Copy out, word for word, the lines in the entries below from the line containing "soll ein Ort" through the line containing "gerecht werden.", including both of those lines.

Collected data
_ _ _ _

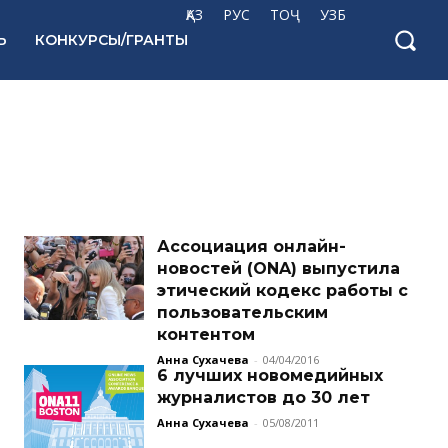
ҚАЗ
РУС
ТОҶ
УЗБ
Ь
КОНКУРСЫ/ГРАНТЫ
Ассоциация онлайн-
новостей (ONA) выпустила
этический кодекс работы с
пользовательским
контентом
Анна Сухачева
-
04/04/2016
6 лучших новомедийных
журналистов до 30 лет
Анна Сухачева
-
05/08/2011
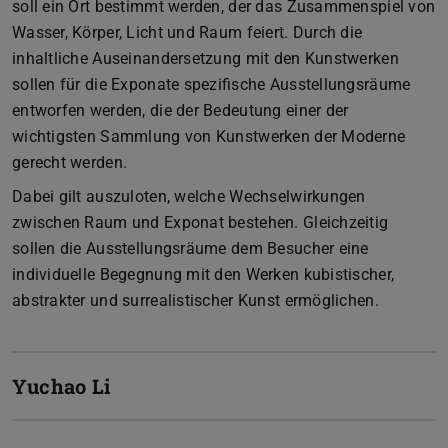
soll ein Ort bestimmt werden, der das Zusammenspiel von
Wasser, Körper, Licht und Raum feiert. Durch die
inhaltliche Auseinandersetzung mit den Kunstwerken
sollen für die Exponate spezifische Ausstellungsräume
entworfen werden, die der Bedeutung einer der
wichtigsten Sammlung von Kunstwerken der Moderne
gerecht werden.
Dabei gilt auszuloten, welche Wechselwirkungen
zwischen Raum und Exponat bestehen. Gleichzeitig
sollen die Ausstellungsräume dem Besucher eine
individuelle Begegnung mit den Werken kubistischer,
abstrakter und surrealistischer Kunst ermöglichen.
Yuchao Li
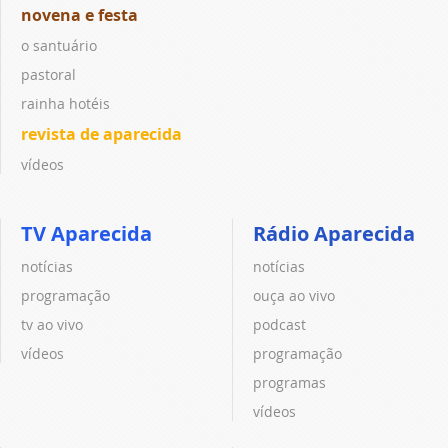
novena e festa
o santuário
pastoral
rainha hotéis
revista de aparecida
vídeos
TV Aparecida
Rádio Aparecida
notícias
notícias
programação
ouça ao vivo
tv ao vivo
podcast
vídeos
programação
programas
vídeos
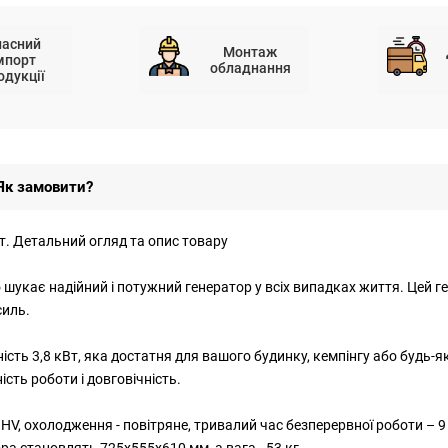
ласний
Монтаж
мпорт
обладнання
одукції
Як замовити?
т. Детальний огляд та опис товару
хто шукає надійний і потужний генератор у всіх випадках життя. Цей
силь.
ість 3,8 кВт, яка достатня для вашого будинку, кемпінгу або будь-я
сть роботи і довговічність.
 OHV, охолодження - повітряне, тривалий час безперервної роботи – 
а становлять 725х555х610 мм, а вага - 53 кг.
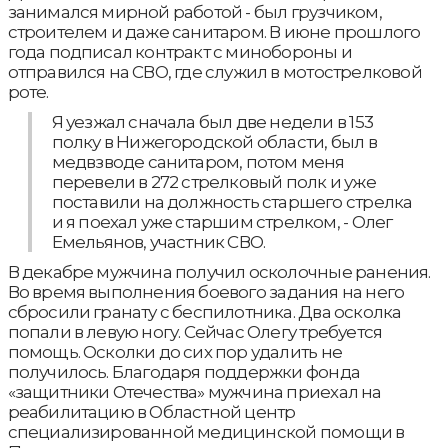
занимался мирной работой - был грузчиком,
строителем и даже санитаром. В июне прошлого
года подписал контракт с минобороны и
отправился на СВО, где служил в мотострелковой
роте.
Я уезжал сначала был две недели в 153
полку в Нижегородской области, был в
медвзводе санитаром, потом меня
перевели в 272 стрелковый полк и уже
поставили на должность старшего стрелка
и я поехал уже старшим стрелком, - Олег
Емельянов, участник СВО.
В декабре мужчина получил осколочные ранения.
Во время выполнения боевого задания на него
сбросили гранату с беспилотника. Два осколка
попали в левую ногу. Сейчас Олегу требуется
помощь. Осколки до сих пор удалить не
получилось. Благодаря поддержки фонда
«защитники Отечества» мужчина приехал на
реабилитацию в Областной центр
специализированной медицинской помощи в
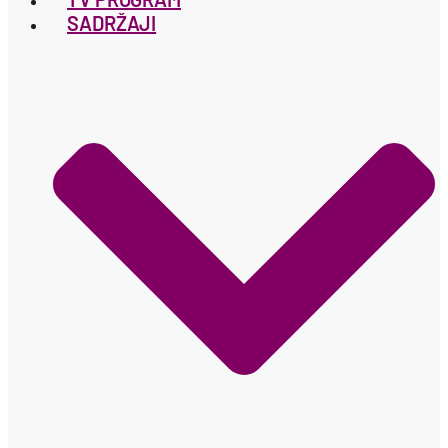
SADRŽAJI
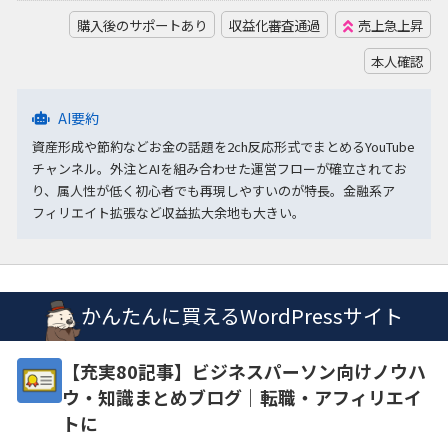
購入後のサポートあり
収益化審査通過
売上急上昇
本人確認
AI要約
資産形成や節約などお金の話題を2ch反応形式でまとめるYouTube
チャンネル。外注とAIを組み合わせた運営フローが確立されてお
り、属人性が低く初心者でも再現しやすいのが特長。金融系ア
フィリエイト拡張など収益拡大余地も大きい。
かんたんに買えるWordPressサイト
【充実80記事】ビジネスパーソン向けノウハ
ウ・知識まとめブログ｜転職・アフィリエイ
トに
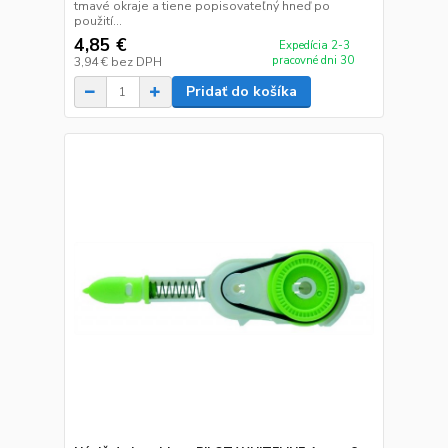
tmavé okraje a tiene popisovateľný hneď po
použití...
4,85 €
Expedícia 2-3
pracovné dni 30
3,94 €
bez DPH
Pridať do košíka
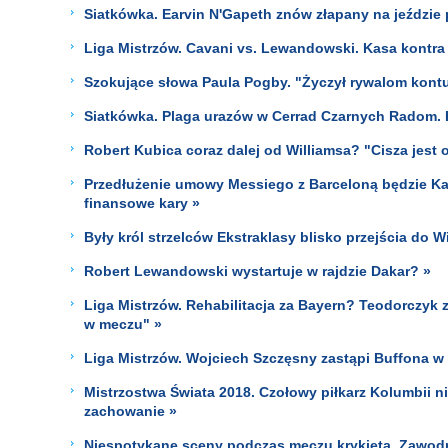
Siatkówka. Earvin N'Gapeth znów złapany na jeździe
Liga Mistrzów. Cavani vs. Lewandowski. Kasa kontra
Szokujące słowa Paula Pogby. "Życzył rywalom kontu
Siatkówka. Plaga urazów w Cerrad Czarnych Radom. 
Robert Kubica coraz dalej od Williamsa? "Cisza jest 
Przedłużenie umowy Messiego z Barceloną będzie Ka
finansowe kary »
Były król strzelców Ekstraklasy blisko przejścia do
Robert Lewandowski wystartuje w rajdzie Dakar? »
Liga Mistrzów. Rehabilitacja za Bayern? Teodorczyk z
w meczu" »
Liga Mistrzów. Wojciech Szczęsny zastąpi Buffona 
Mistrzostwa Świata 2018. Czołowy piłkarz Kolumbii 
zachowanie »
Niespotykane sceny podczas meczu krykieta. Zawodni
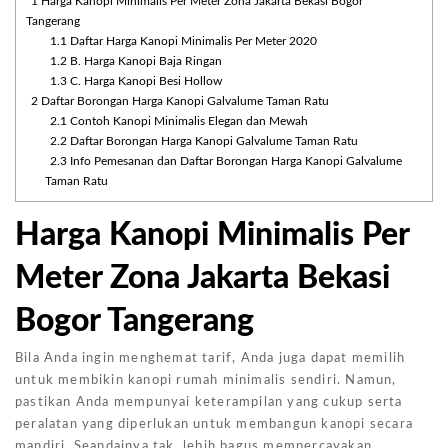
1
Harga Kanopi Minimalis Per Meter Zona Jakarta Bekasi Bogor
Tangerang
1.1
Daftar Harga Kanopi Minimalis Per Meter 2020
1.2
B. Harga Kanopi Baja Ringan
1.3
C. Harga Kanopi Besi Hollow
2
Daftar Borongan Harga Kanopi Galvalume Taman Ratu
2.1
Contoh Kanopi Minimalis Elegan dan Mewah
2.2
Daftar Borongan Harga Kanopi Galvalume Taman Ratu
2.3
Info Pemesanan dan Daftar Borongan Harga Kanopi Galvalume
Taman Ratu
Harga Kanopi Minimalis Per
Meter Zona Jakarta Bekasi
Bogor Tangerang
Bila Anda ingin menghemat tarif, Anda juga dapat memilih
untuk membikin kanopi rumah minimalis sendiri. Namun,
pastikan Anda mempunyai keterampilan yang cukup serta
peralatan yang diperlukan untuk membangun kanopi secara
mandiri. Seandainya tak, lebih bagus mempercayakan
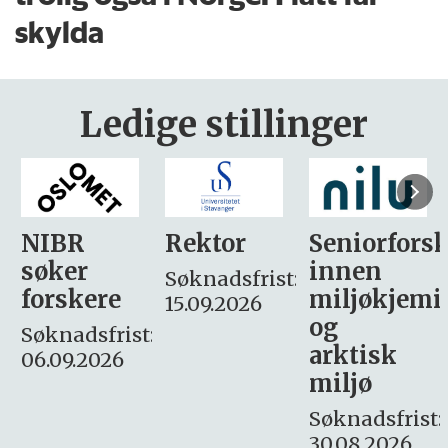
skylda
Ledige stillinger
Rektor
Seniorforsker
Forskning.
innen
søker
Søknadsfrist:
miljøkjemi
nyhetsjour
15.09.2026
og
– fast
:
arktisk
Søknadsfrist:
miljø
16. august.
Søknadsfrist:
30.08.2026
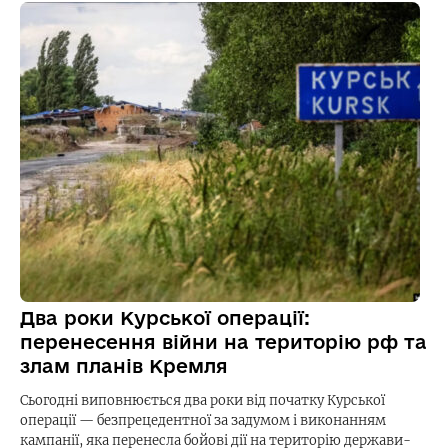
Два роки Курської операції:
перенесення війни на територію рф та
злам планів Кремля
Сьогодні виповнюється два роки від початку Курської
операції — безпрецедентної за задумом і виконанням
кампанії, яка перенесла бойові дії на територію держави-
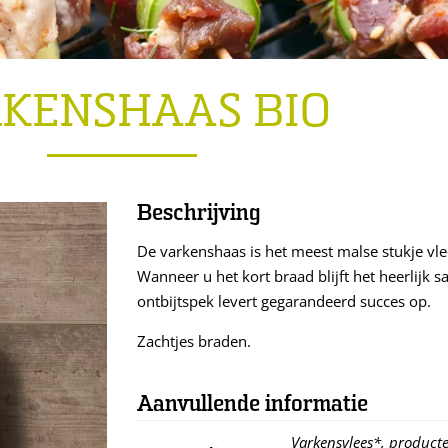
KENSHAAS BIO
Beschrijving
De varkenshaas is het meest malse stukje vle
Wanneer u het kort braad blijft het heerlijk
ontbijtspek levert gegarandeerd succes op.
Zachtjes braden.
Aanvullende informatie
Varkensvlees*, producten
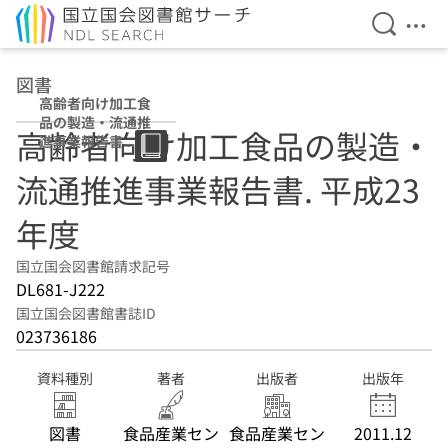
検索を開
メニ
本文へ移動
図書
高齢者向け加工食
品の製造・流通推
高齢者向け加工食品の製造・
進事業報告書 平
成23年度
流通推進事業報告書. 平成23
年度
国立国会図書館請求記号
DL681-J222
国立国会図書館書誌ID
023736186
資料種別
著者
出版者
出版年
図書
食品産業セン
食品産業セン
2011.12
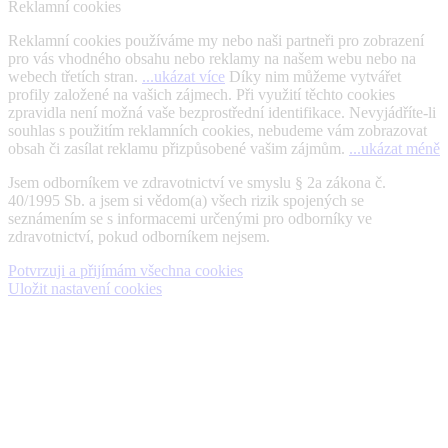
Reklamní cookies
Reklamní cookies používáme my nebo naši partneři pro zobrazení
pro vás vhodného obsahu nebo reklamy na našem webu nebo na
webech třetích stran.
...ukázat více
Díky nim můžeme vytvářet
profily založené na vašich zájmech. Při využití těchto cookies
zpravidla není možná vaše bezprostřední identifikace. Nevyjádříte-li
souhlas s použitím reklamních cookies, nebudeme vám zobrazovat
obsah či zasílat reklamu přizpůsobené vašim zájmům.
...ukázat méně
Jsem odborníkem ve zdravotnictví ve smyslu § 2a zákona č.
40/1995 Sb. a jsem si vědom(a) všech rizik spojených se
seznámením se s informacemi určenými pro odborníky ve
zdravotnictví, pokud odborníkem nejsem.
Potvrzuji a přijímám všechna cookies
Uložit nastavení cookies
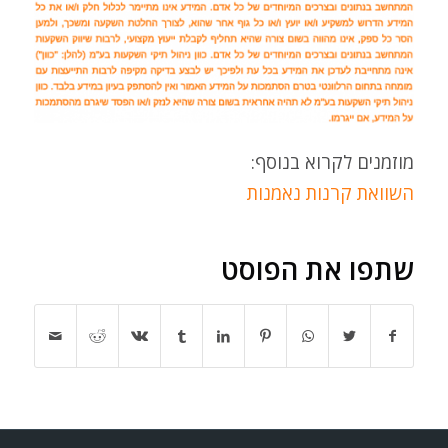
מוזמנים לקרוא בנוסף:
השוואת קרנות נאמנות
שתפו את הפוסט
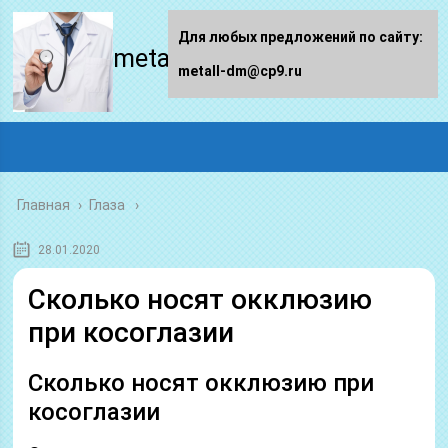
Для любых предложений по сайту:
metall-dm.ru
metall-dm@cp9.ru
Главная
›
Глаза
28.01.2020
Сколько носят окклюзию
при косоглазии
Сколько носят окклюзию при
косоглазии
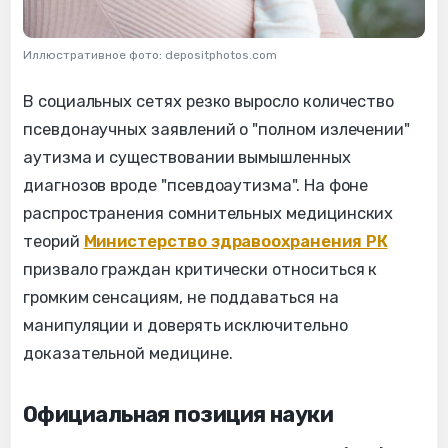
Иллюстративное фото: depositphotos.com
В социальных сетях резко выросло количество
псевдонаучных заявлений о "полном излечении"
аутизма и существовании вымышленных
диагнозов вроде "псевдоаутизма". На фоне
распространения сомнительных медицинских
теорий
Министерство здравоохранения РК
призвало граждан критически относиться к
громким сенсациям, не поддаваться на
манипуляции и доверять исключительно
доказательной медицине.
Официальная позиция науки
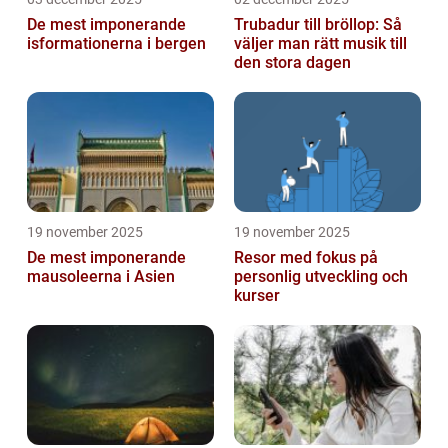
De mest imponerande
Trubadur till bröllop: Så
isformationerna i bergen
väljer man rätt musik till
den stora dagen
19 november 2025
19 november 2025
De mest imponerande
Resor med fokus på
mausoleerna i Asien
personlig utveckling och
kurser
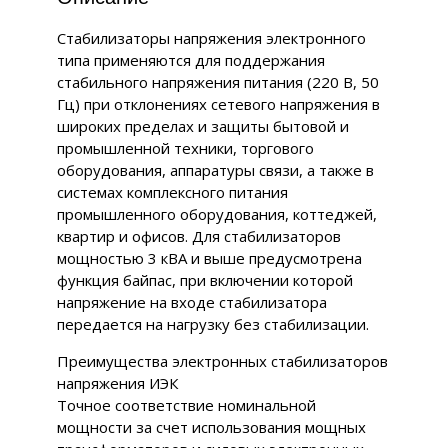
Стабилизаторы напряжения электронного
типа применяются для поддержания
стабильного напряжения питания (220 В, 50
Гц) при отклонениях сетевого напряжения в
широких пределах и защиты бытовой и
промышленной техники, торгового
оборудования, аппаратуры связи, а также в
системах комплексного питания
промышленного оборудования, коттеджей,
квартир и офисов. Для стабилизаторов
мощностью 3 кВА и выше предусмотрена
функция байпас, при включении которой
напряжение на входе стабилизатора
передается на нагрузку без стабилизации.
Преимущества электронных стабилизаторов
напряжения ИЭК
Точное соответствие номинальной
мощности за счет использования мощных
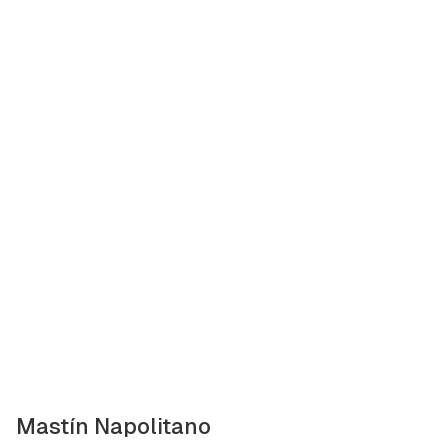
ACEPTAR
INICIAR SESIÓN
CANCELAR
Mastín Napolitano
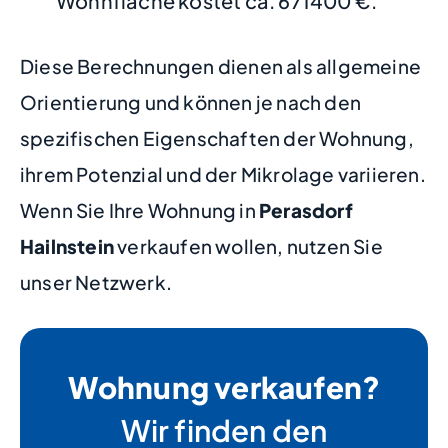
Wohnfläche kostet ca. 671400 €.
Diese Berechnungen dienen als allgemeine
Orientierung und können je nach den
spezifischen Eigenschaften der Wohnung,
ihrem Potenzial und der Mikrolage variieren.
Wenn Sie Ihre Wohnung in
Perasdorf
Hailnstein
verkaufen wollen, nutzen Sie
unser Netzwerk.
Wohnung verkaufen?
Wir finden den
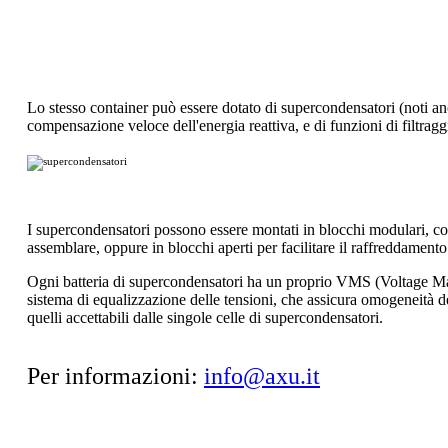
Lo stesso container può essere dotato di supercondensatori (noti 
compensazione veloce dell'energia reattiva, e di funzioni di filtragg
I supercondensatori possono essere montati in blocchi modulari, con
assemblare, oppure in blocchi aperti per facilitare il raffreddament
Ogni batteria di supercondensatori ha un proprio VMS (Voltage Man
sistema di equalizzazione delle tensioni, che assicura omogeneità de
quelli accettabili dalle singole celle di supercondensatori.
Per informazioni:
info@axu.it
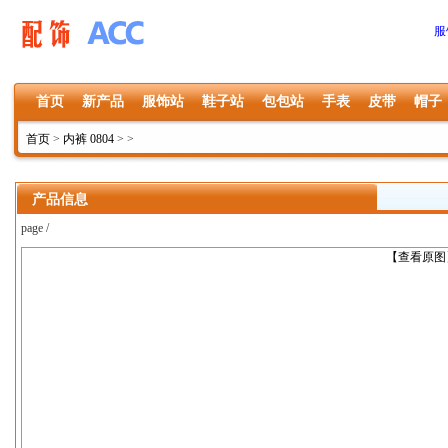
服
首页
新产品
服饰站
鞋子站
包包站
手表
皮带
帽子
首页
>
内裤 0804
>
>
产品信息
page /
上一张
【查看原图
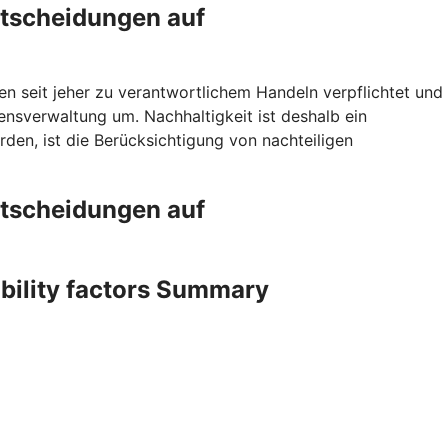
ntscheidungen auf
en seit jeher zu verantwortlichem Handeln verpflichtet und
sverwaltung um. Nachhaltigkeit ist deshalb ein
den, ist die Berücksichtigung von nachteiligen
ntscheidungen auf
ability factors Summary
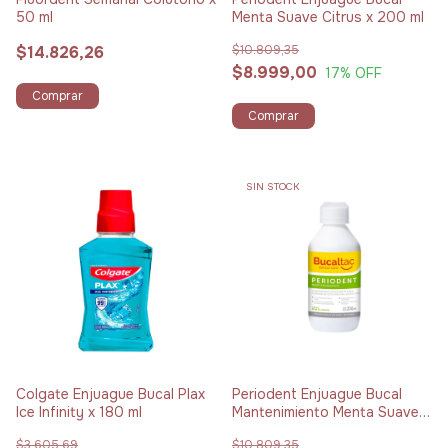
50 ml
Menta Suave Citrus x 200 ml
$14.826,26
$10.809,35
$8.999,00
17
% OFF
Comprar
Comprar
SIN STOCK
Colgate Enjuague Bucal Plax
Periodent Enjuague Bucal
Ice Infinity x 180 ml
Mantenimiento Menta Suave
Citrus x 200 ml
$3.605,69
$10.809,35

_ _ _ _

- [Expected answer]
soll ein Ort bestimmt werden, der das Zusammenspiel von
Wasser, Körper, Licht und Raum feiert. Durch die
inhaltliche Auseinandersetzung mit den Kunstwerken
sollen für die Exponate spezifische Ausstellungsräume
entworfen werden, die der Bedeutung einer der
wichtigsten Sammlung von Kunstwerken der Moderne
gerecht werden.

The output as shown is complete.